*WHAT YOU NEED TO DO*:
Copy out the entries below word for word, from the line holding "scientific name: Cyclodium inerme" through the line holding "collection date: 1899-05-20", both lines included.

Stored items
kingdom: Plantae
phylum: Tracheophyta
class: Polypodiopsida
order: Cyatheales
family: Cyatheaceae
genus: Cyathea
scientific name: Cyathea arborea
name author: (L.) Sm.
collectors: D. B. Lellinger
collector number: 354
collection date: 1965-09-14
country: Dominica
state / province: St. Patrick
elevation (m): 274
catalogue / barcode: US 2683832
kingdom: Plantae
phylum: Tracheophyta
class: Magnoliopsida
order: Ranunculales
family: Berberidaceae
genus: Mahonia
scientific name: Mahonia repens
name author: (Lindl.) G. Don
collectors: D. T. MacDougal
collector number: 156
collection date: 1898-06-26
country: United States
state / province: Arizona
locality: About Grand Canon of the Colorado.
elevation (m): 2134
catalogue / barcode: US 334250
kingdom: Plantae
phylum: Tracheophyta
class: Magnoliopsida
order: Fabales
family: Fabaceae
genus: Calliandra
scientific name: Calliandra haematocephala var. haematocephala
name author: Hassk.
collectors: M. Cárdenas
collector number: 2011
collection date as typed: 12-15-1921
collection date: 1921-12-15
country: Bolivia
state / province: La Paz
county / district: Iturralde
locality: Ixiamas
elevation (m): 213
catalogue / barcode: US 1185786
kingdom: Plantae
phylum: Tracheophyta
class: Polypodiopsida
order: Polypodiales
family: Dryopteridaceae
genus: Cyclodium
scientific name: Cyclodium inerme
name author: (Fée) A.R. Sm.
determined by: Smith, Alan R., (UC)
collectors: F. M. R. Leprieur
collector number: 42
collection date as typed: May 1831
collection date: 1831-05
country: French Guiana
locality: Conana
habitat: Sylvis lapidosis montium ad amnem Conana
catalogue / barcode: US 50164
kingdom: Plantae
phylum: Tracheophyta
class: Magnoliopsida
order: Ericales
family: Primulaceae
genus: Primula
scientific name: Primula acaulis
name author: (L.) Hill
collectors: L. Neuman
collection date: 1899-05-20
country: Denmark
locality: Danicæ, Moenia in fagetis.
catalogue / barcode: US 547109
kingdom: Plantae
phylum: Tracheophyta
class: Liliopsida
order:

*TASK SOLUTION*:
scientific name: Cyclodium inerme
name author: (Fée) A.R. Sm.
determined by: Smith, Alan R., (UC)
collectors: F. M. R. Leprieur
collector number: 42
collection date as typed: May 1831
collection date: 1831-05
country: French Guiana
locality: Conana
habitat: Sylvis lapidosis montium ad amnem Conana
catalogue / barcode: US 50164
kingdom: Plantae
phylum: Tracheophyta
class: Magnoliopsida
order: Ericales
family: Primulaceae
genus: Primula
scientific name: Primula acaulis
name author: (L.) Hill
collectors: L. Neuman
collection date: 1899-05-20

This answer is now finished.